As I was writing yesterday’s post, I realized that much of the writing and written communication that we do are in the form of email, whether we like it or not, and that all of the ‘etiquette’ and best practices around emailing warranted a completely separate post. Some of these tips will be the same or overlap with the ones I gave in my last post, and while that may be repetitive, my goal is to give you an additional perspective on them through the lens of email writing specifically.
I should also disclaim that while these tips apply to professional settings (among others), your workplace culture may carry a different set of expectations. Use your judgment to apply the tips that are appropriate.
Break your content into separate paragraphs.
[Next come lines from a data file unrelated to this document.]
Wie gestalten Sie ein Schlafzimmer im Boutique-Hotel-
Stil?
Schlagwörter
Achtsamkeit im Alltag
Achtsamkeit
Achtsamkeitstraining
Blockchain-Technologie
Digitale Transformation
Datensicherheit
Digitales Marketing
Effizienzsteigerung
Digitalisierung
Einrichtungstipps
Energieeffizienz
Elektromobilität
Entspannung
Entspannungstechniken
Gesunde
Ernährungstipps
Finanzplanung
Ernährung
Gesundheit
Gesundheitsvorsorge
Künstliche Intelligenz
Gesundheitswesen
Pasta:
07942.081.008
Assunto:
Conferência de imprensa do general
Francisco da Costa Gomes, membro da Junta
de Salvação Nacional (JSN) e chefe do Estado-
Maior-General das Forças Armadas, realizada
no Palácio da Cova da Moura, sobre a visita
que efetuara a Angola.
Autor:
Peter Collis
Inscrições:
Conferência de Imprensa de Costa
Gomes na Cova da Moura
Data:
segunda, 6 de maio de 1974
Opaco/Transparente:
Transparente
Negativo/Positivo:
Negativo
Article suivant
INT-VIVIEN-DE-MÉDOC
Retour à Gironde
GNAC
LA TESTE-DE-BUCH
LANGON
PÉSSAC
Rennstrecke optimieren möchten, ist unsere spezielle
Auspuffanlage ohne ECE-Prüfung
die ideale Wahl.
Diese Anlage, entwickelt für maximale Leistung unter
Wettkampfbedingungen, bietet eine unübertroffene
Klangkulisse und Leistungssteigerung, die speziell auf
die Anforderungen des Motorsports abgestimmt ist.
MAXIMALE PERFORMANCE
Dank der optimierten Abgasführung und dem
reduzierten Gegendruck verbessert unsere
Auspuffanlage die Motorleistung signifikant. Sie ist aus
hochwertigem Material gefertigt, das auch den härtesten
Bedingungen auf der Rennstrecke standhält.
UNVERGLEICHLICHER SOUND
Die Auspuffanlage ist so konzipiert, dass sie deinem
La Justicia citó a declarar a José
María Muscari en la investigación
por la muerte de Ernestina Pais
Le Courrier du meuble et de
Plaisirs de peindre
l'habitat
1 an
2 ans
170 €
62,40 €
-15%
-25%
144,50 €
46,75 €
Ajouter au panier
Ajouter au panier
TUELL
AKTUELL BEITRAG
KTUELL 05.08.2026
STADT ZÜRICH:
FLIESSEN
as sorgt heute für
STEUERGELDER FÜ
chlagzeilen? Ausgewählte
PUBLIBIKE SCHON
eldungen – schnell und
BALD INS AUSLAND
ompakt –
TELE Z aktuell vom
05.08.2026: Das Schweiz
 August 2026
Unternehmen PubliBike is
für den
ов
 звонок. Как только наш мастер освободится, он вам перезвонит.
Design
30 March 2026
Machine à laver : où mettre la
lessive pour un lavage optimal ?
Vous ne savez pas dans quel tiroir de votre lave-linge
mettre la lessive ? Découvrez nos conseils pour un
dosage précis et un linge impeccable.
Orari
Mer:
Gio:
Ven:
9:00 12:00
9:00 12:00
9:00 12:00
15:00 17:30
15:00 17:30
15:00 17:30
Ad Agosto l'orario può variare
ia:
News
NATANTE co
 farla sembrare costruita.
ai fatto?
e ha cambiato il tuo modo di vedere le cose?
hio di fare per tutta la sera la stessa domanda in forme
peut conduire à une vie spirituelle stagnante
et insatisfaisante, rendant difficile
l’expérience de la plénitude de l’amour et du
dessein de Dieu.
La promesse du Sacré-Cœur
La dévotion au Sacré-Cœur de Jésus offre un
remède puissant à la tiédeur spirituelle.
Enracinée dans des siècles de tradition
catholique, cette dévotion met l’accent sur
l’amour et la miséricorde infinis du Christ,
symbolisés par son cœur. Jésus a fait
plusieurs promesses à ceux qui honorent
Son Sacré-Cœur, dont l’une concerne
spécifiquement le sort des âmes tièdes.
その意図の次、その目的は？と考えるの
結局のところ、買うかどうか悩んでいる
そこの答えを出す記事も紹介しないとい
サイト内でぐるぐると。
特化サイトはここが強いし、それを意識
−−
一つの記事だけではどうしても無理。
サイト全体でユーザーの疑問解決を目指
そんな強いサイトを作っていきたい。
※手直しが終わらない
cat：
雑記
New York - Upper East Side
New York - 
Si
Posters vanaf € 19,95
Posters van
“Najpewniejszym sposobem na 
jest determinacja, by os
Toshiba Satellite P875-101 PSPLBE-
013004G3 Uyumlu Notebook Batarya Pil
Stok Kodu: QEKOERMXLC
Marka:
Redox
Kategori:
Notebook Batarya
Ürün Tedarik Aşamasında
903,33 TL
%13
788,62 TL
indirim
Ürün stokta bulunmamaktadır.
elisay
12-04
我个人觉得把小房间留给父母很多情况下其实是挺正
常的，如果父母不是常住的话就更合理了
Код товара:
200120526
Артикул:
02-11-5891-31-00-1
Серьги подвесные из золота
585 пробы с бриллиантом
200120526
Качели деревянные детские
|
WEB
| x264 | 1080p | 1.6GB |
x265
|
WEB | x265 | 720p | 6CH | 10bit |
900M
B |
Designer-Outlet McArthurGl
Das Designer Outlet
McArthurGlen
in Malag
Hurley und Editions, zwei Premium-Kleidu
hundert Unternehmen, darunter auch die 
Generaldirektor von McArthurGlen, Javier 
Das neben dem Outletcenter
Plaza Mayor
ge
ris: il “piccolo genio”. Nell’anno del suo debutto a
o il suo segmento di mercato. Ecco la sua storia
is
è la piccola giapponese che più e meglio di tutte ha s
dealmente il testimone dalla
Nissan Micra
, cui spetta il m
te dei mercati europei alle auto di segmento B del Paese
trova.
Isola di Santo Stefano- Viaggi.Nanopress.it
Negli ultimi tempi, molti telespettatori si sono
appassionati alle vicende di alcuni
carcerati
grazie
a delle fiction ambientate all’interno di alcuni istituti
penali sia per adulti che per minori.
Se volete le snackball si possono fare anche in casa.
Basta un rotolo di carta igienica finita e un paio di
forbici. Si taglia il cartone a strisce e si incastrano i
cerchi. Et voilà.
Even if you only have 2 or 3 sentences, splitting them up with a few line breaks maximizes readability. Of course, do this logically and intentionally.
Keep it concise. This is self-explanatory. When possible, I like to write a first draft and go back and re-read it with fresh eyes. I often identify places where I can remove and rephrase to be more concise.
Know your audience. Are you explaining something technical to a colleague? A thorough email is appropriate. (This might also be a great opportunity to document this information in a more permanent and shareable way than email.) Emailing your boss’ boss? You’ll definitely want to keep it brief, and keep the extra information in your back pocket in case of followup questions or conversation. Messaging a customer? Maintain a friendly tone. Tailor your message and structure to the recipient.
Re-read and revise. I mentioned this in yesterday’s post – and in a previous tip in this one – but if you take one thing away, I cannot emphasize enough the importance of re-reading any piece of written communication before you send it. Once you’ve finished a draft of an email, go back and re-read it, ideally putting yourself in the shoes of the recipient. This extra step before clicking Send enables you to make your email more concise, tailor your message, and ensure you’re expressing what you want to convey.
Don’t Reply-All. I’m not thrilled that I need to include this in 2020, but sadly, here we are.
Reply in a timely manner … To avoid the risk of receiving an infamous, “Just following up …”, respond to emails on time. Just as you need others’ input to complete your work, others need that same support from you. Keep common courtesy in mind. While the definition of ‘timely’ varies widely by company, and even by department, if you have your own small business or Etsy shop, I recommend responding same-day whenever possible. (Sidenote – The people who send an email and send a followup or message you an hour later with, “Did you get my email?????” – don’t entertain them. They can wait.)
… without replying immediately. On the flip side, I caution against making a habit of responding to emails immediately. Of course, use your judgment on this one, but those immediate responses teach others that you will always respond right away, and they will come to expect that and nothing less. On top of that, getting into a realtime back-and-forth email chain quickly gets cumbersome. Show others that you respect your time, and they will follow suit.
Set expectations and follow through on commitments. I love employing this technique, especially if I know my reply will require extra time or research. Shortly after receiving an email, I will respond with a brief note that goes something like this: “Quickly letting you know that I received your email and need some time to review your questions and respond thoroughly. I’ll get back to you no later than Wednesday.” This technique acknowledges that I’m not ignoring the sender and buys me time to craft a response (amid the other tasks I likely have on deck) – the key is that I follow through on the commitment that I set. Setting the expectation (“I’ll get back to you by Wednesday.”) allows you to control your time, and following through on it builds trust with your counterparts.
Pick up the phone. At the end of the day, a 5-minute phone conversation can have an exponentially greater impact than the most perfectly-crafted email. If email is needed for documentation or traceability, you can always send a followup recapping the conversation. In addition to typically being quicker, over-the-phone and face-to-face discussions build relationships and rapport.
Email is a fantastic communication tool (and it’s hard to imagine life before it!) but can easily become overused and a point of frustration or dread. Use these tips to maintain your sanity as you navigate customer inquiries and coworker back-and-forth, and hopefully reclaim control over your time.